Abbott is trying out a new method of ordering reagents at the labs, Wood says. “We’re trying to convert from a “push” system to the more traditional “pull” system where reagents are ordered as needed. Right now, we have a pilot program, and we should have feedback from that within the next six months,” he adds.

Ensuring the Future Through Education in the Lake Victoria Region

One of the regions hardest hit by the AIDS crisis, the Lake Victoria region in the north, with its population of 13 million, may also serve as another kind of laboratory for solving some of the country’s global health problems. In addition to building or renovating labs across Tanzania, Abbott is partnering with U.S.-based Touch Foundation Inc., to increase medical education. The Touch Foundation was working on the health care worker shortage in Tanzania and enlisted Abbott support, when Abbott was beginning the lab modernizations in the Lake Victoria region.
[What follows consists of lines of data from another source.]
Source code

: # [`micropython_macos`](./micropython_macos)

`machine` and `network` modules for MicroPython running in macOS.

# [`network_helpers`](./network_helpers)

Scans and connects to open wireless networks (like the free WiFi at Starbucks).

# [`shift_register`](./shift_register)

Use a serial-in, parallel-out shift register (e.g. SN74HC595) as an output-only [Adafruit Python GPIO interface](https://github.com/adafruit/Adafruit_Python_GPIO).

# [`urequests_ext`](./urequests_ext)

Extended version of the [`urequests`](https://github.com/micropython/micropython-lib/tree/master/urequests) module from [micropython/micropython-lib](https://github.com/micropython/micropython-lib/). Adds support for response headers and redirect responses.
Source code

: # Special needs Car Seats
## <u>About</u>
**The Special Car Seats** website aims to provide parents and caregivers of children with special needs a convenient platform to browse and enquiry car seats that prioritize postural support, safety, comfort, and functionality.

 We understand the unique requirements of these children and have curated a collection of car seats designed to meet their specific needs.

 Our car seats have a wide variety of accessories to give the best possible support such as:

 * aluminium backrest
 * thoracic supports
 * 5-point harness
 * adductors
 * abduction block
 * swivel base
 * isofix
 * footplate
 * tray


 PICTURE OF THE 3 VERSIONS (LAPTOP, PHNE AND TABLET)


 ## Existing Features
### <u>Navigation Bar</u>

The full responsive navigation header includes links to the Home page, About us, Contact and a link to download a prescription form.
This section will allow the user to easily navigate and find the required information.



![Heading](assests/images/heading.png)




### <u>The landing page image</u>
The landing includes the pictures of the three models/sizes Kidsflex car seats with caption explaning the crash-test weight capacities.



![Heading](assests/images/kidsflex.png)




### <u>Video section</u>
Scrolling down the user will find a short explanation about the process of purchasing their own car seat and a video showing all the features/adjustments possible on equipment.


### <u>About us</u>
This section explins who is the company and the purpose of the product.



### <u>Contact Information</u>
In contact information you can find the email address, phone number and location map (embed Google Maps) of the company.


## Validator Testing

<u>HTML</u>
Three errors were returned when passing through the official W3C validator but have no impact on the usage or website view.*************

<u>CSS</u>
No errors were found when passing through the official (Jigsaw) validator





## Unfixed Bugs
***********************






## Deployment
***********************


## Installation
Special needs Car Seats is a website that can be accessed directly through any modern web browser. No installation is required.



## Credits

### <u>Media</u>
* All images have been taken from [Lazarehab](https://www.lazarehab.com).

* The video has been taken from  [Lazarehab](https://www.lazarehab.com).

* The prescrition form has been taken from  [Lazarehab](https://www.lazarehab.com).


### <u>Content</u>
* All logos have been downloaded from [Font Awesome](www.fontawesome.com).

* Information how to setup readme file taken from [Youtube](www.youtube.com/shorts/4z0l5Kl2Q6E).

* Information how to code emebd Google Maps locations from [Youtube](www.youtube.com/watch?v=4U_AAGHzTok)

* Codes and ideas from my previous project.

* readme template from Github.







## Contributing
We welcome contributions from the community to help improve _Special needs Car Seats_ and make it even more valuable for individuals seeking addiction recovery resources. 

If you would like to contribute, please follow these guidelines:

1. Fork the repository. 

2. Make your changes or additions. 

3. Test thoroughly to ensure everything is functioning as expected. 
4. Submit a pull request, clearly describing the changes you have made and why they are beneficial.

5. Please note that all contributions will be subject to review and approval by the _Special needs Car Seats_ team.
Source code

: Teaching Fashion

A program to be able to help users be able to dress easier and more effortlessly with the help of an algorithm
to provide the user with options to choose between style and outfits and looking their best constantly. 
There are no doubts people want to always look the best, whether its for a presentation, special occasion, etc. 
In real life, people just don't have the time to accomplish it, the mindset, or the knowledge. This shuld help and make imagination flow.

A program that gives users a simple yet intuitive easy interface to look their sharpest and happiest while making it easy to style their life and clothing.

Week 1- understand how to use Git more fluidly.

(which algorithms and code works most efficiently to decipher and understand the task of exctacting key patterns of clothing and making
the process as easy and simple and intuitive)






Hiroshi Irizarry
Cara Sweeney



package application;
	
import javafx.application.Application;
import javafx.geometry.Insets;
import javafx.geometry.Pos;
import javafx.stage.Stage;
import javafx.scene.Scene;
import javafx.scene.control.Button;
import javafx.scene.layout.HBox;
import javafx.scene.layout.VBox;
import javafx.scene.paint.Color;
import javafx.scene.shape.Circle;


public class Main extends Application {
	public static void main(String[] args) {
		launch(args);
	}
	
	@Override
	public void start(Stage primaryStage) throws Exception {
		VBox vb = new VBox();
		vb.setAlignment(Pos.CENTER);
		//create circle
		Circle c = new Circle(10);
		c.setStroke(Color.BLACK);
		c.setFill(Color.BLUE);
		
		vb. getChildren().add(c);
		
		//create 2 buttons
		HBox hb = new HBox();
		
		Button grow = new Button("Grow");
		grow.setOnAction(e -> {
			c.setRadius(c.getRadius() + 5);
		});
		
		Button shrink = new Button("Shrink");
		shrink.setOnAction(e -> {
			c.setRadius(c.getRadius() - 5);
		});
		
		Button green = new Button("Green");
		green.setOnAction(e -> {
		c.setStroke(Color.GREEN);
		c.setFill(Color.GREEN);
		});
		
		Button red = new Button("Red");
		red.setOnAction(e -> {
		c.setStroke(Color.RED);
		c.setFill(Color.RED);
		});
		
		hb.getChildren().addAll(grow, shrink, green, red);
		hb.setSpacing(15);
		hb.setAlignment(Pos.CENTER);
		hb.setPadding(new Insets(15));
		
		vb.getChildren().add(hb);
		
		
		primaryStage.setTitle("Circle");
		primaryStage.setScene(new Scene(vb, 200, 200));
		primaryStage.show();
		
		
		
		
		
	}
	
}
Every year, Abbott funds more than 100 scholarships for medical technologists, for a full three-year program, at (Weill) Bugando University College of Health Sciences in the Lakes region.

“Well-trained lab managers and medical technologists are the key to ensuring the future of these laboratories,” says Wistar. “We need to ensure that Tanzania has a next generation of qualified medical technologists. Beyond training laboratory staff to use the equipment or conduct tests and read results, Abbott’s mentoring program is instilling a new discipline. Through daily observation and a weekly phone questionnaire, we’re communicating that the role of the laboratory is vital to the health care system and it’s not acceptable to let patients and physicians down. We’ve established, most importantly, a new sense of accountability.”

By John Otrompke, J.D.
Christy Wistar contributed to this article.